For Câmara, the academy structure is clearly a big part of why he’s arrived at these moments prepared rather than overwhelmed. Asked recently about his time as a Ferrari Driver Academy member, he pointed to the parts of the job that don’t show up on Sunday afternoons.

“I joined Ferrari in ’21, part of the academy,” he said. “Since then they really helped me, especially in the championships, how to prepare, the whole championship.

“Also each weekend, the approach, and also preparing yourself outside of the track in the mental side, physical. Also with the commitment, I think, it really helped me to understand, and even having more responsibility. When you’re very young, sometimes, you don’t realise how important it is, but they really, really helped me in this side.

“It’s been a successful partnership. It’s been a good few years in my single seater career, and hopefully I can let them be proud of the job we’re doing together. Hopefully it’ll be another good year.”

That last line is doing a lot of work. Câmara doesn’t need to “look like an F1 driver” anymore — the paddock has already clocked his speed and his trajectory. What he needs now is a clean, credible F2 title bid to match the private testing steps, because the modern ladder is ruthless about timing. An academy can open doors, but only results keep them open.

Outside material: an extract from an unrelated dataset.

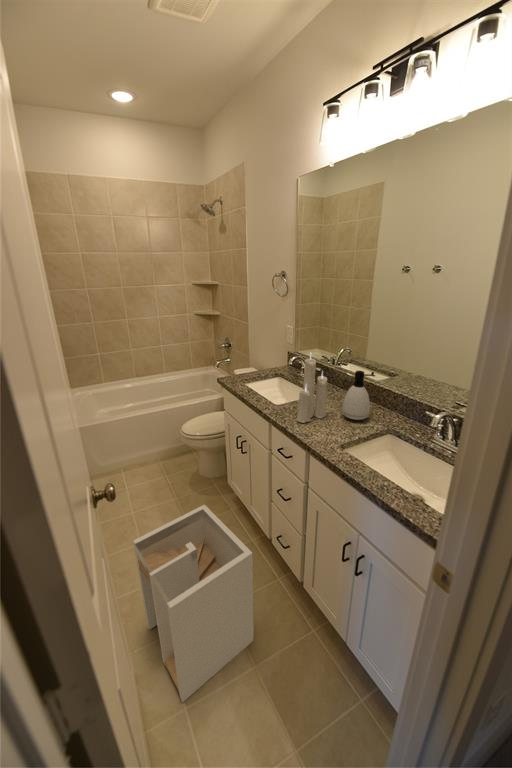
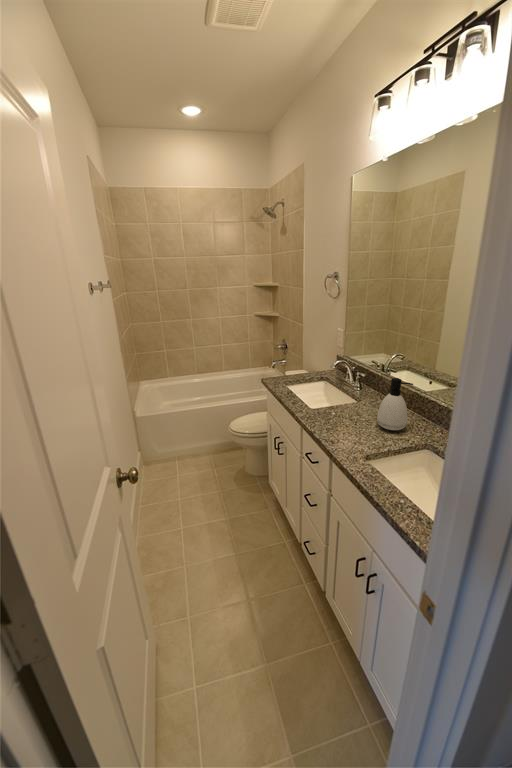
candle: present [297,356,327,423] -> none [327,352,361,429]
laundry hamper: present [133,505,254,702] -> none [165,500,272,681]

Canada in F2 is next, and with the standings this tight, it won’t take much for the narrative to swing again. But regardless of what happens in Montréal, there’s no missing what Ferrari has just done: it’s put Câmara in its machinery, on a proper circuit, for a proper run. For a driver chasing the top step of the sport, that’s not just a day out — it’s Ferrari quietly checking how real the hype is.